Physical ailments can be difficult to deal with for those who suffer from them. But when a disease is more obvious, or even embarrassing, it can really take its toll.
When the person suffering is a friend or someone close to you, of course you want to be supportive and helpful. But how do you do this without overstepping boundaries?
Sometimes, the simple gift of your time is enough to lift spirits. Especially if you join in an activity that offers your loved one a mental vacation from the illness.
Perhaps a movie, a card game, board game or, if possible, a walk in the park or at the beach.
Your time spent together doesn't need to include conversation about your friend's disease, unless she wants to discuss it. In the meantime, target pleasant topics that the two of you enjoy.
When someone chooses to discuss his illness, listening is key. He may not be asking for sympathy, just a sympathetic ear.
Realize the problem may be causing pain, discomfort, and embarrassment. So don't stare, ask prying questions, or give unsolicited advice.
Avoid saying something that suggests you know what your friend is feeling unless you truly know from experience. If she describes her bout with Crohn's Disease or colitis, she probably isn't interested in hearing you compare that to your recent stomach virus.
And if someone makes a joke about his own condition, you don't necessarily need to join in. He may be covering his embarrassment or sensitivity about his physical ailment and your joining in could ruin his cover. In your friendliest of ways, let him have his joke then move the conversation forward.
People who are suffering do not want to be corrected if they eat something you don't think is good for them. Unless you are a caregiver, keep those opinions to yourself. However, if you are very close, tell the person you have a subject to bring up and ask permission to do so. Choose a quiet, relaxed time. And do your best not to be discouraging.
When your advice is requested, and you feel up to the task, give it in a caring, authentic manner. You have been trusted to do so.
Those suffering from physical ailments may want or need to shop, work, do errands, or go out for social enjoyment. They may want to be just with you.
If you are out with a group of people who do not know about your friend's illness, there is no reason to say anything unless it's obvious that something is wrong at the time.
Don't ask someone who is ill to do something she can't, but don't assume you know her limits.
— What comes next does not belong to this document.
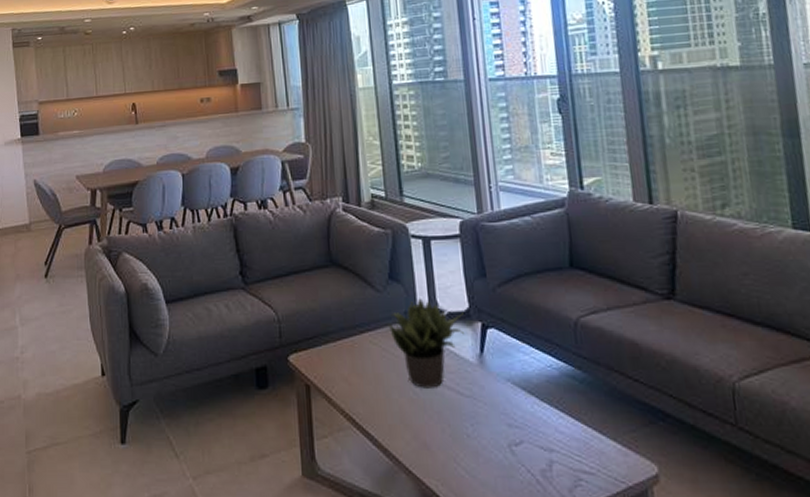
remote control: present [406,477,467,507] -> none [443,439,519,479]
Let her be the guide. For example, if you are out shopping and your loved one says she needs to take a break, act immediately to honor the request. Find a bench or nearby cafe where you can sit and rest for a while.
If a person asks for assistance, of course give it, but don't offer unless asked. Or when help is obviously needed ask, "How can I help?" or "What's the best way I can help?" It may be that you need say nothing and simply take a swift action, like swiping a ream of paper off a high shelf when your coworker in a wheelchair is refilling the paper in the printer.
Avoid judging or seeming fearful of someone who has an obvious condition, but also avoid over-sympathizing.
Don't hold back from being your friendly, cheerful self. Sharing a smile, or a little laughter, may be the best of medicines!
And the bottom line: always treat others as you would want to be treated.